:: Required tasks ::
**a)** In the passage on renewable energy in Italy, rewrite the part starting at "In the last" and ending at "was 5.92 TWh.", with "exploit" changed to "harness".
**b)** Name each photovoltaic power station in the passage on renewable energy in Italy, along with its capacity.

In the last decade, Italy has become one of the world's largest producers of renewable energy, ranking as the second largest producer in the European Union and the ninth in the world. Wind power, hydroelectricity, and geothermal power are also important sources of electricity in the country. Italy was the first country in the world to exploit geothermal energy to produce electricity. The first Italian geothermal power plant was built in Tuscany, which is where all currently active geothermal plants in Italy are located. In 2014 the geothermal production was 5.92 TWh.

Solar energy production alone accounted for almost 9% of the total electric production in the country in 2014, making Italy the country with the highest contribution from solar energy in the world. The Montalto di Castro Photovoltaic Power Station, completed in 2010, is the largest photovoltaic power station in Italy with 85 MW. Other examples of large PV plants in Italy are San Bellino (70.6 MW), Cellino san Marco (42.7 MW) and Sant’ Alberto (34.6 MW).

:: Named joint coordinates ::
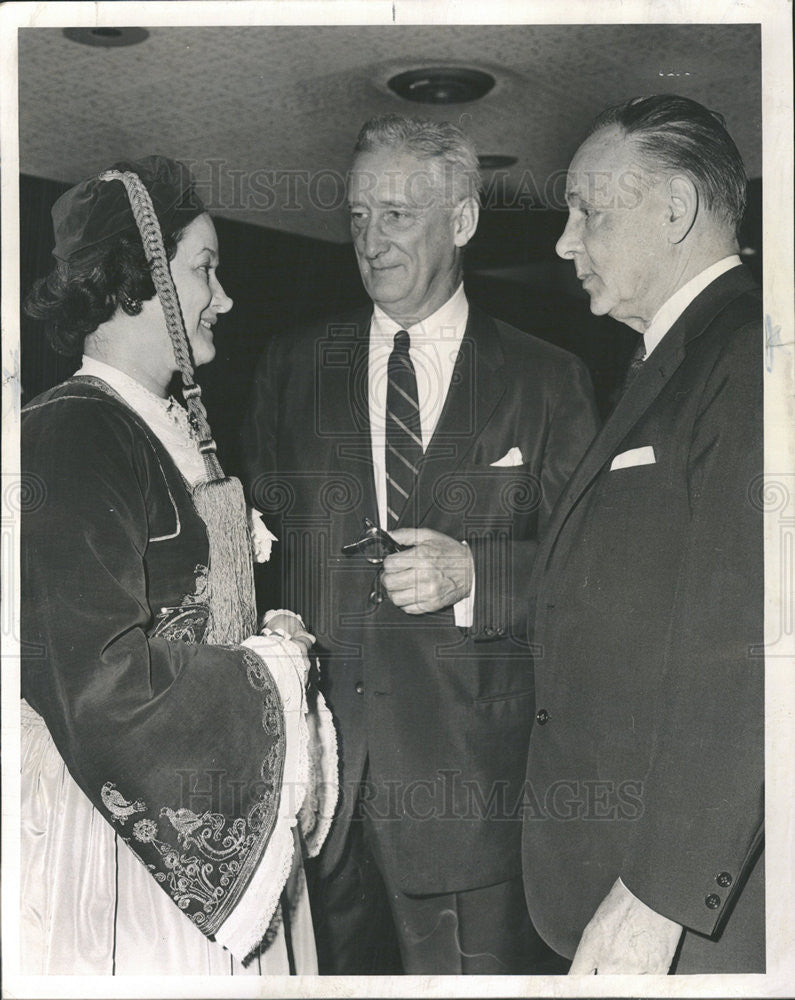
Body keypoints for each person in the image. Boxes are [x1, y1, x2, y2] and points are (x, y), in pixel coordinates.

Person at [242, 114, 599, 975]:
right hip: (318, 805)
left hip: (468, 801)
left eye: (396, 216)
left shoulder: (547, 380)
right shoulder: (291, 368)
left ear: (462, 222)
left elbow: (594, 576)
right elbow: (254, 557)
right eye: (358, 217)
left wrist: (476, 571)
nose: (370, 241)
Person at [20, 155, 337, 975]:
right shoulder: (70, 431)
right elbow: (95, 680)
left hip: (194, 772)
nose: (223, 297)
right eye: (204, 269)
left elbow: (193, 616)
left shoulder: (167, 424)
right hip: (121, 823)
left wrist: (265, 640)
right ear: (138, 279)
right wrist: (265, 677)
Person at [522, 95, 764, 974]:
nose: (563, 240)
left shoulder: (747, 359)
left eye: (588, 209)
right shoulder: (672, 360)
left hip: (696, 914)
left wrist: (658, 898)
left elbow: (750, 653)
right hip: (617, 881)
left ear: (674, 210)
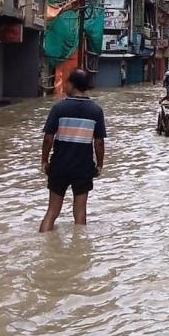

:: Task-by-task results ::
**a)**
In the last decade, Italy has become one of the world's largest producers of renewable energy, ranking as the second largest producer in the European Union and the ninth in the world. Wind power, hydroelectricity, and geothermal power are also important sources of electricity in the country. Italy was the first country in the world to harness geothermal energy to produce electricity. The first Italian geothermal power plant was built in Tuscany, which is where all currently active geothermal plants in Italy are located. In 2014 the geothermal production was 5.92 TWh.

**b)**
Montalto di Castro Photovoltaic Power Station (85 MW)
San Bellino (70.6 MW)
Cellino san Marco (42.7 MW)
Sant’ Alberto (34.6 MW)